Ankara saldırısını yapanları lanetliyor, kazada yakınlarını kaybedenlerin acılarını paylaşıyorum. Kelimeler kifayetsiz kalırken, dünyanın coğrafyamızı savurduğu yerde “Bizden istenen ne?” sorusunun altında ekonomik hesapları ve buna maşa olanları görmek kalbimizi daha da acıtıyor. “Batsın yeni dünya düzeniniz, güç arayışlarınız, çıkar hesaplarınız” demeden edemiyor insan.
Türkiye düşmanlığını ya da oportünist ittifakları perdelemek için ideolojik ya da barış-çı maskelere gerek yok. Olan biten bir varoluş mücadelesidir ve milletin yani hepimizin meselesidir, notuyla meseleyi başka bir açıdan, ekonomiyi çok iyi bilen birinin yorumuyla anlatmak istedim.
…
-ABD 3 yıldır petrol satın almıyor. Petrol ithalatını durdurdu. Kendi petrolünü de stokluyor. Ayrıca farklı enerjiler buldu. Kömür madenlerinin içindeki gazı enerjiye çeviriyor. Diğer taraftan düşük fiyat, Suudi Arabistan'ı zarara uğratmıyor. Rusya'ya göre petrolü düşük maliyetle çıkartıyor.
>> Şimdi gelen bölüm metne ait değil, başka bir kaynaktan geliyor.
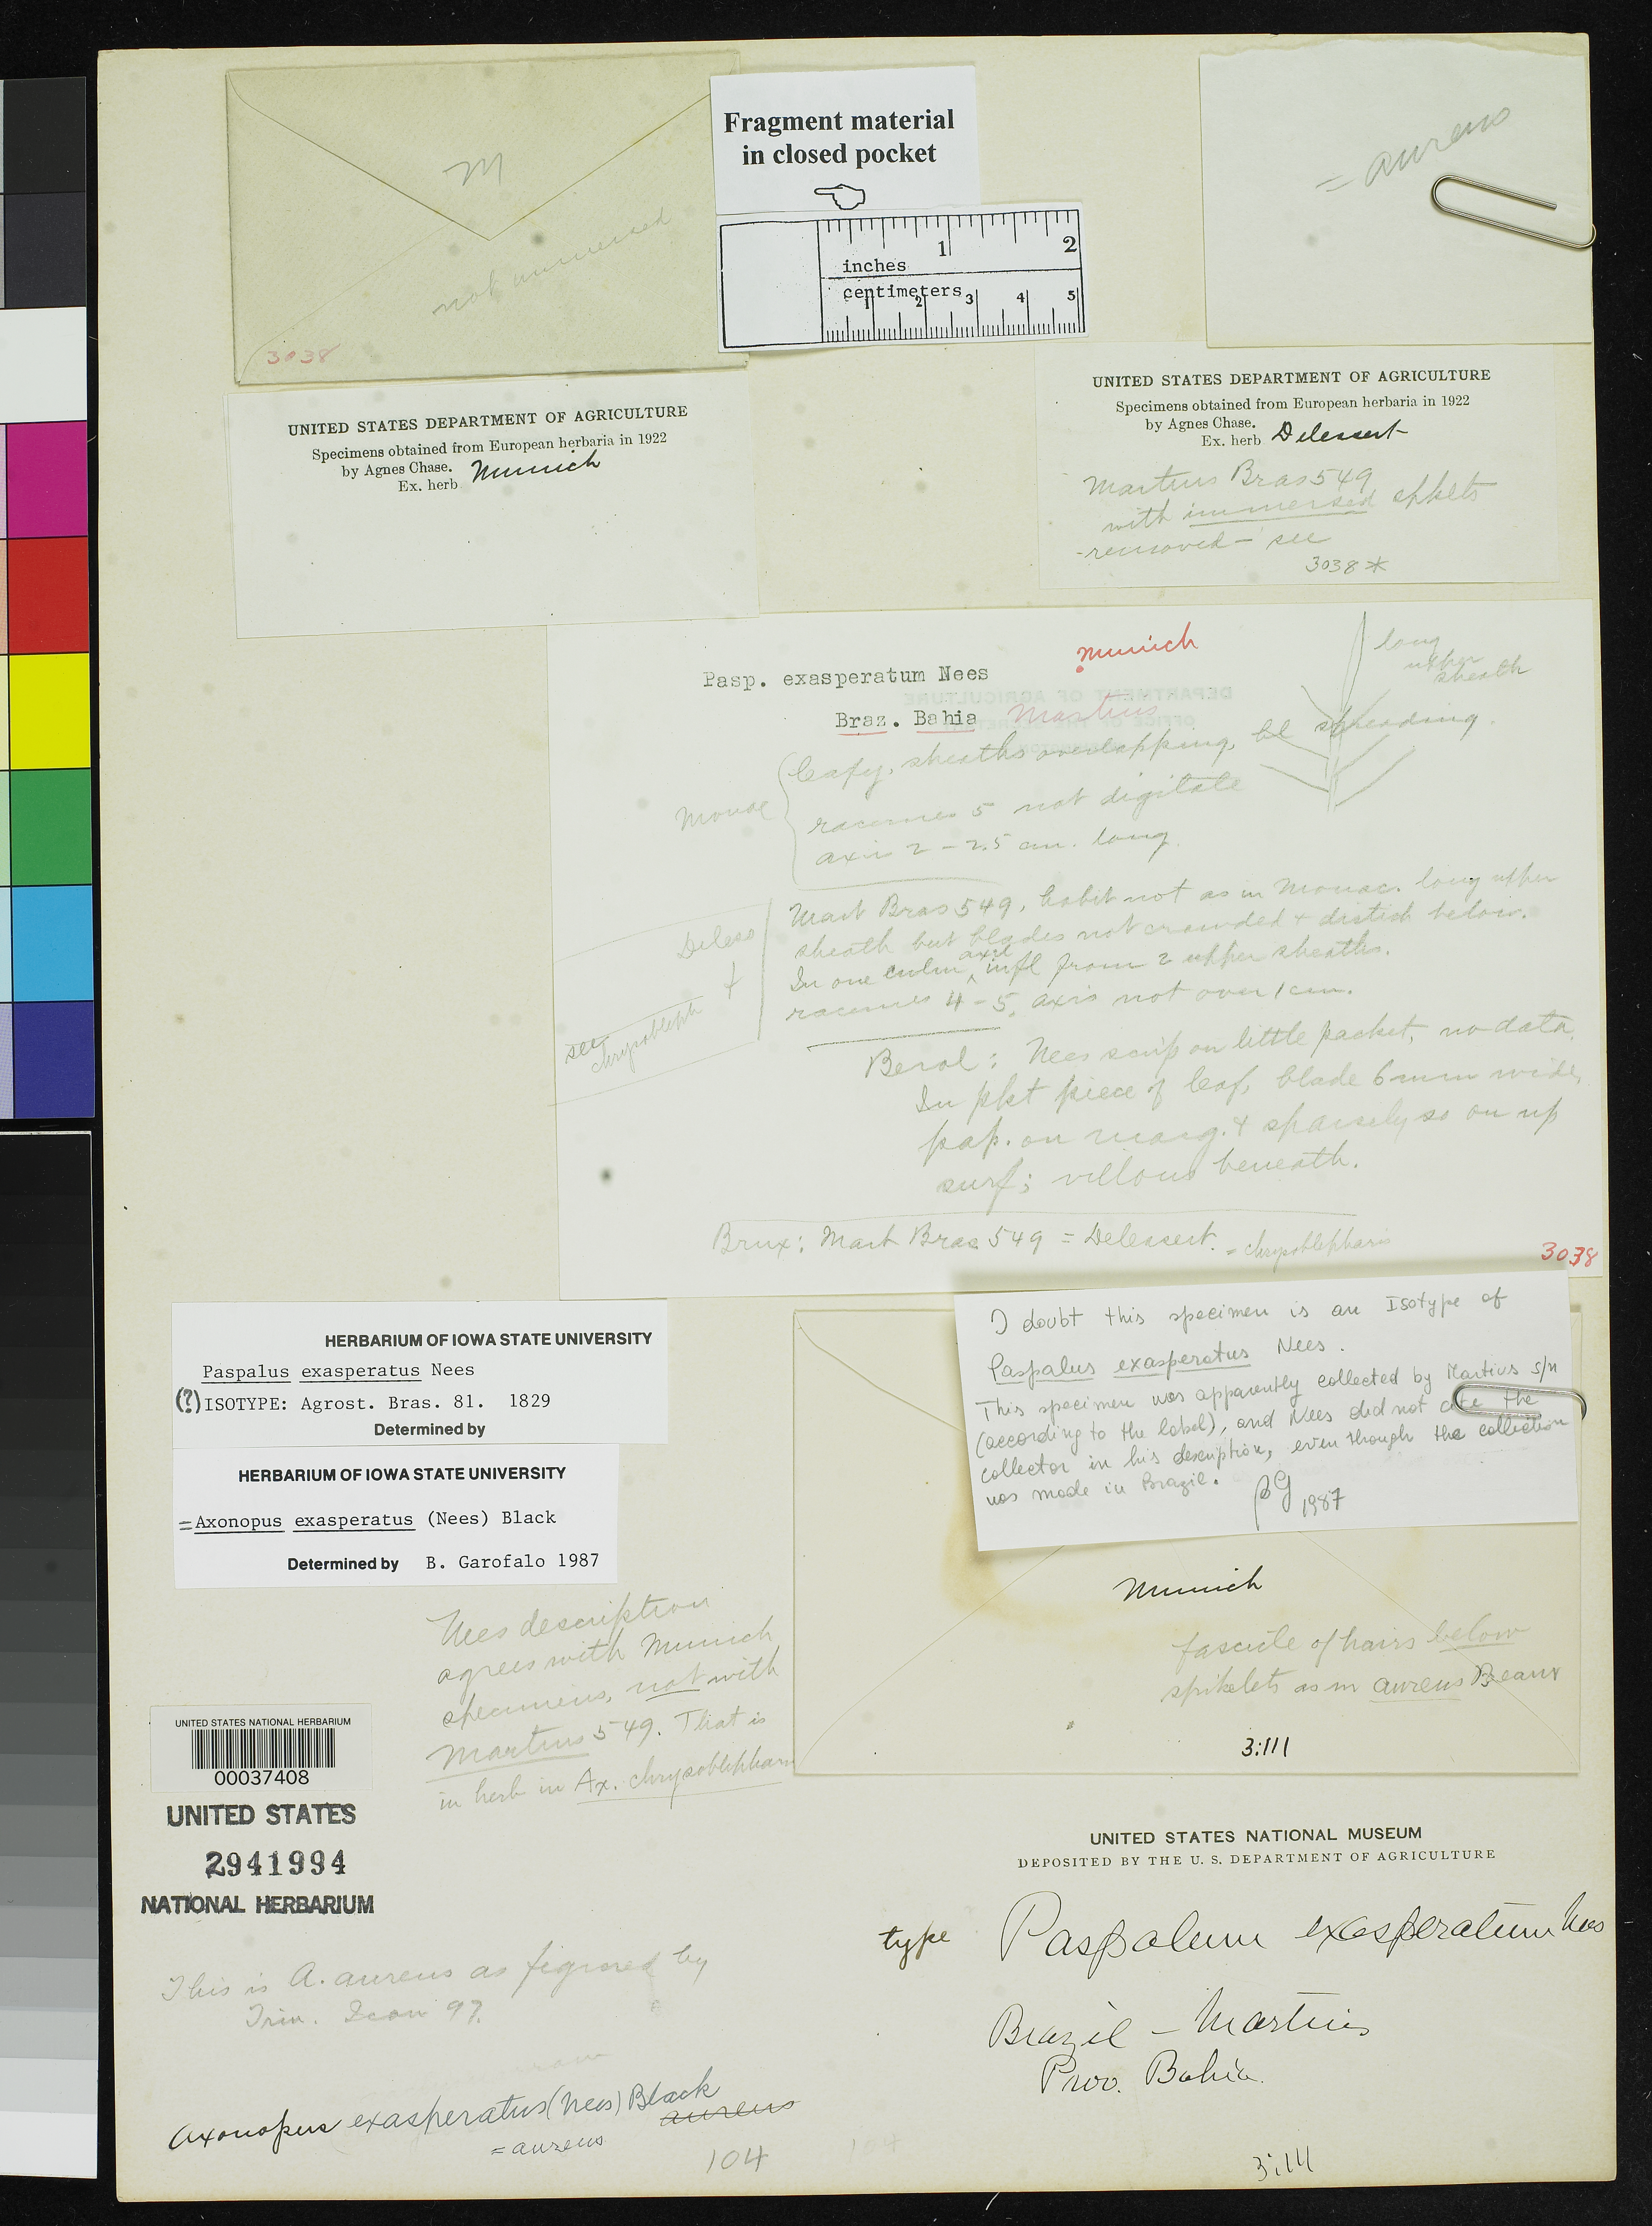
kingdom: Plantae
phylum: Tracheophyta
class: Liliopsida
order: Poales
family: Poaceae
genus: Paspalum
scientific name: Paspalum exasperatum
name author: Nees in Mart.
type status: Type Fragment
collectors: C. F. Martius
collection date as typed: Dec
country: Brazil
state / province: Bahia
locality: North of Esplanda city on road to Jaquera.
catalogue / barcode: US 2941994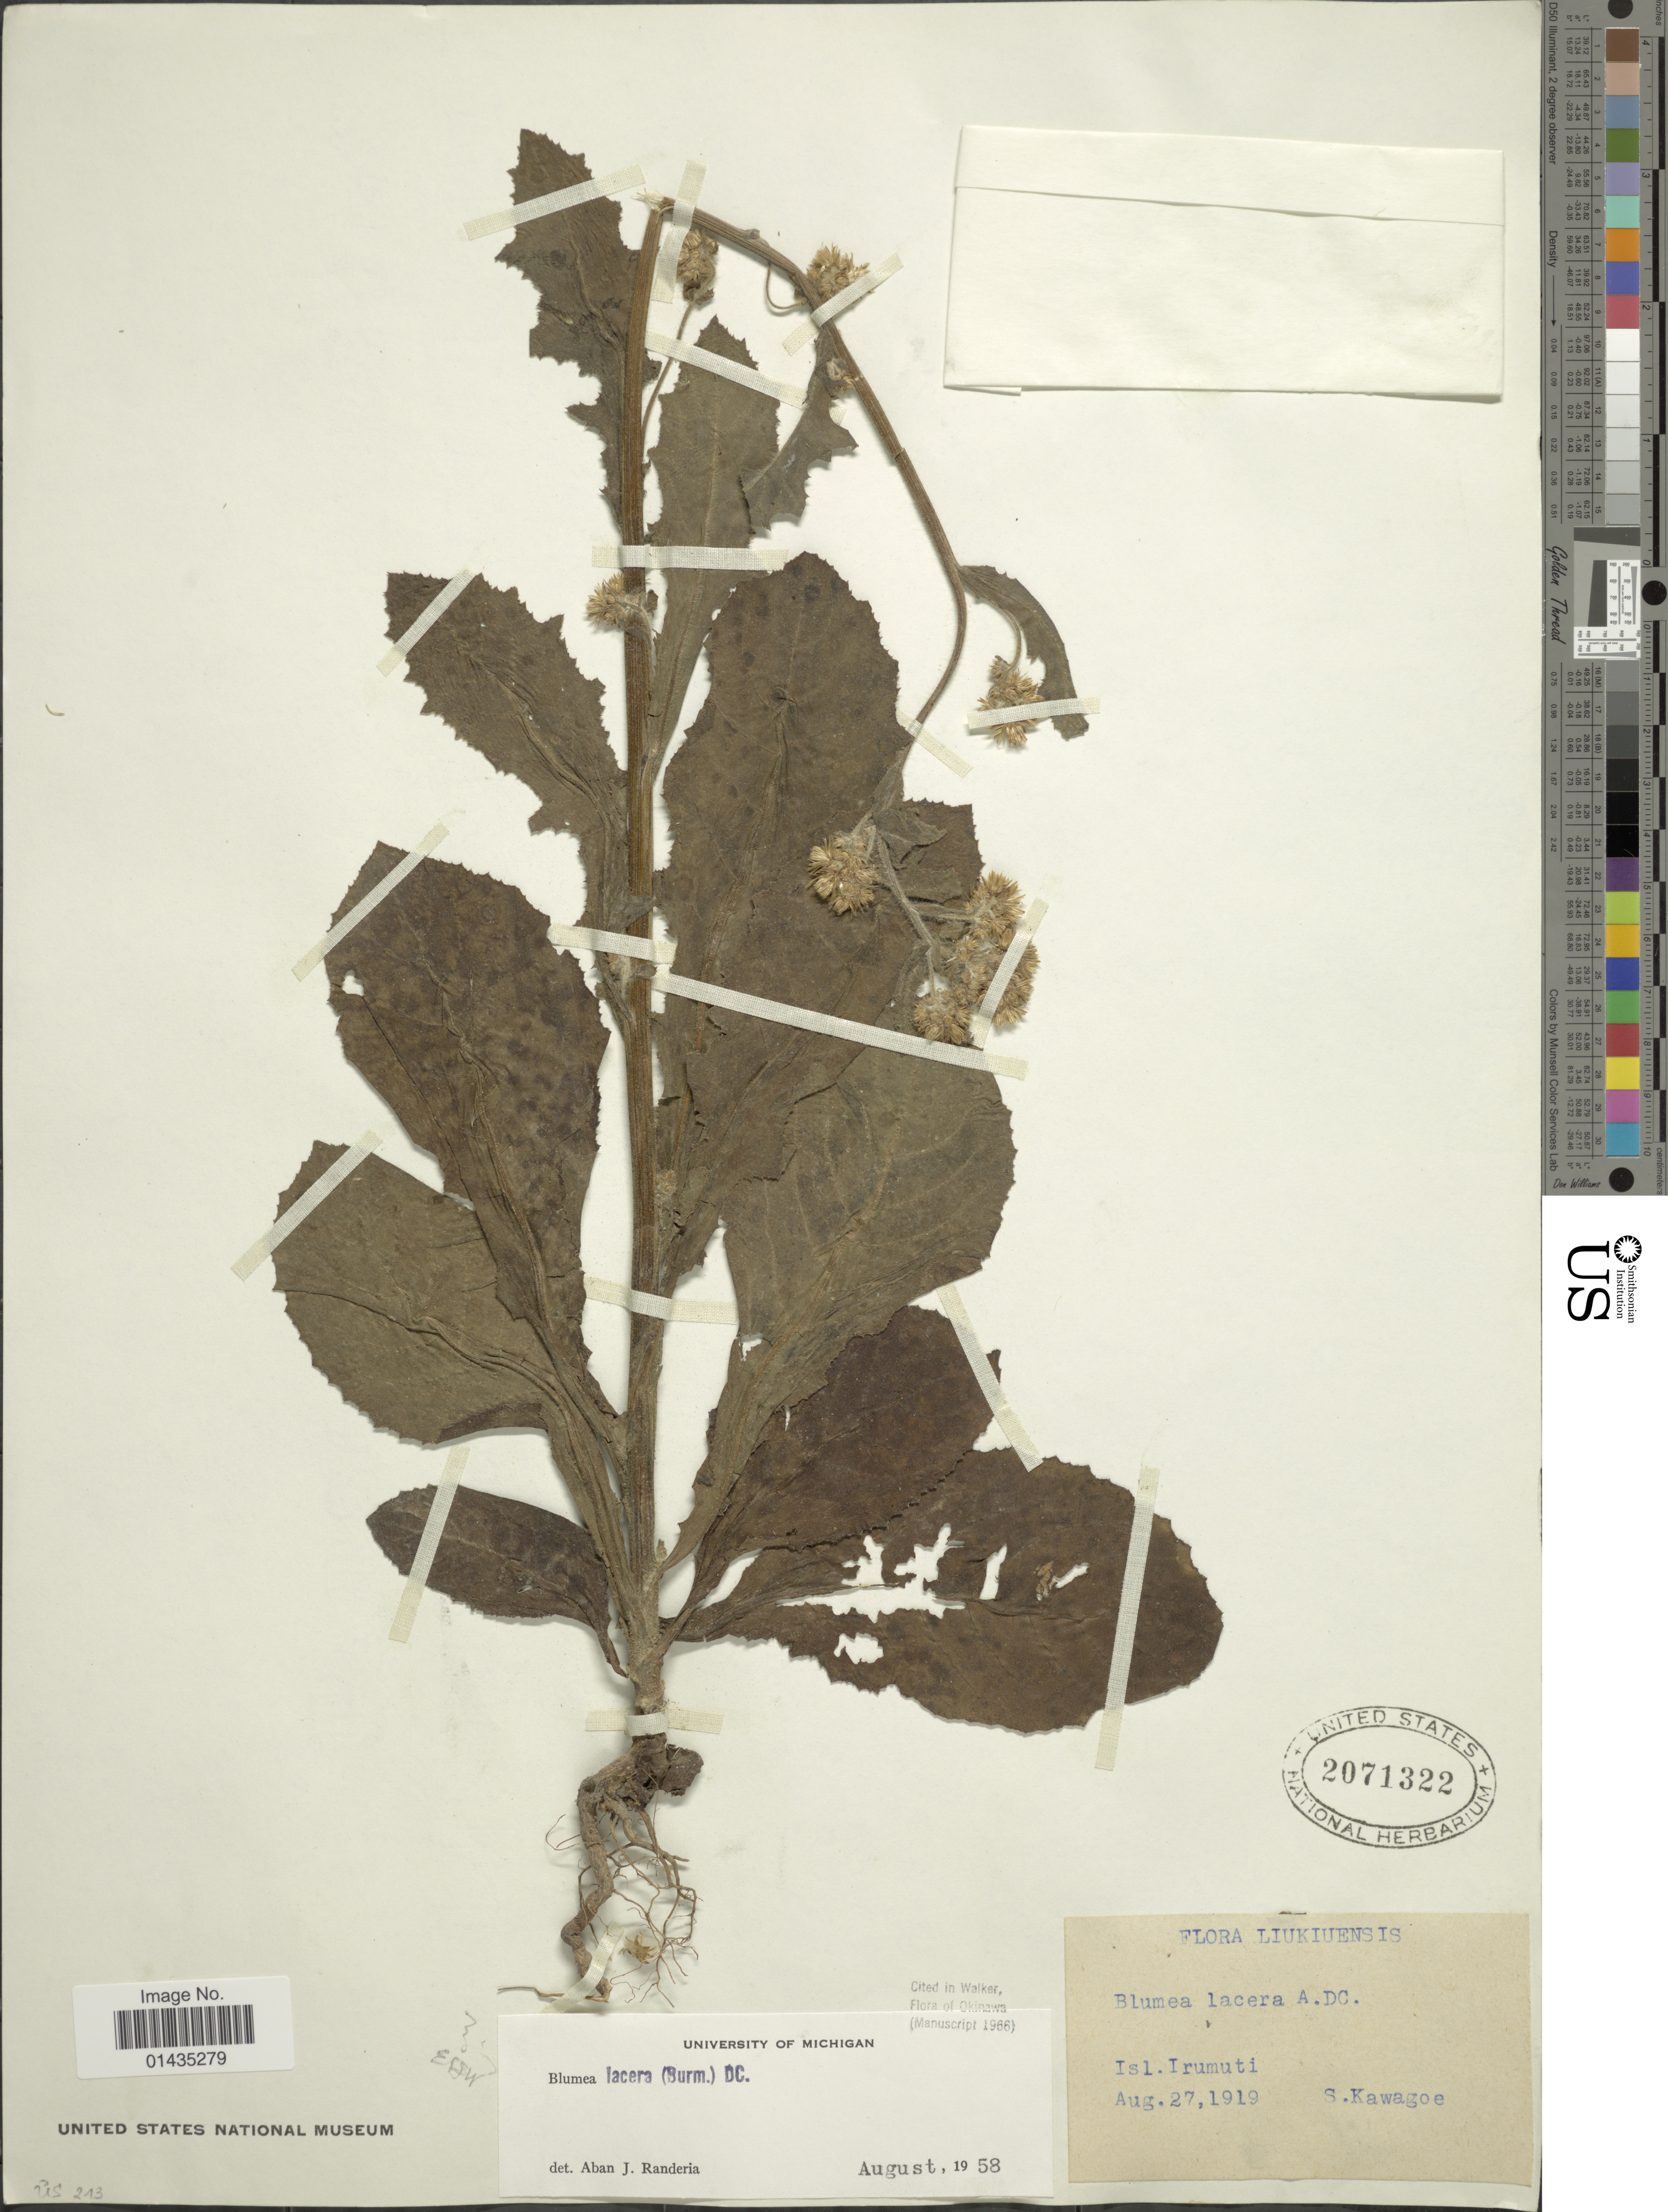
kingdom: Plantae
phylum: Tracheophyta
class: Magnoliopsida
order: Asterales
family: Asteraceae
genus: Blumea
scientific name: Blumea lacera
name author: (Roxb.) DC.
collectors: S. Kawagoe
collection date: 1919-08-27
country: Japan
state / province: Okinawa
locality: Liukiuensis, Isl. Irumuti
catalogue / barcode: US 2071322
- Suudi Arabistan, İran'ın bölgedeki etkisini iç dinamiklerini de gözeterek dizginlemek istiyor. İkinci büyük petrol bölgesi olan Damman, Şii Arapların elinde.
-Dünyanın 3.büyük petrol tüketicisi Çin. Çin'in izafi olarak büyümesi yavaşladığı için petrol ihtiyacı eskisi gibi kalmadı. Ayrıca Afrika'dan satın aldığı petrol ve doğalgaz havzaları ve uzun yılları kapsayan anlaşmaları var. Mesela Katar'la 150 yıllık gaz anlaşması var. Bizim Katar'dan gaz alabilmemiz bile Çin'in iznine bağlı. Rusya ve Çin rakip olsalar da ortak paylaştıkları değerler ve oportünist ittifakları var. Komünist felsefe, AB'ye karşı tavırları vs.
-Rusya ekonomisinin şu anda en büyük kozu Avrupa'ya sattığı doğalgaz. Rusya sanayisi güç kaybederken tek güçlü noktası yeraltı kaynakları.
-Petrol fiyatlarının öngörüldüğü gibi üç yıl daha böyle kalması, Rus ekonomisinin çökme noktasına gelmesi demek. Putin milliyetçilik rüzgarıyla bu gidişi tersine çevirmeye çalışıyor. Işid'e karşı tek bir bomba indirmese de batıya birlikte savaşıyoruz mesajı veriyor, Hıristiyan köklerine vurgu yapıyor, topraklarını genişletiyor. Her gittiği yere askeri üs kuruyor. Lazkiye'deki üslerini dörde çıkardı. Şii dünyasıyla yakınlaşıyor. Stratejik açıdan Kuzey Afrika'yı elinden kaçırdı, elinde bir tek Suriye kaldı. Burada direnmesinin jeostratejik başka sebepleri de var. Kuzey Suriye'de müthiş gaz yatakları var. Bu yataklar Akdeniz'e açılıyor, Kıbrıs'a ve Doğu Akdeniz'e gidiyor. Avrupa'nın en büyük gaz satıcısı Rusya, bu alandaki gücünü bırakmak istemiyor. Diğer taraftan bu gazı rafine etmek için gaz tesislerinin müthiş suya ihtiyacı var. “Su” ise Güneydoğu Türkiye ve Toros dağlarında var. Doğalgazı kim çıkarıyorsa rafine edebilmek için suyla bağlantı kurmak zorunda.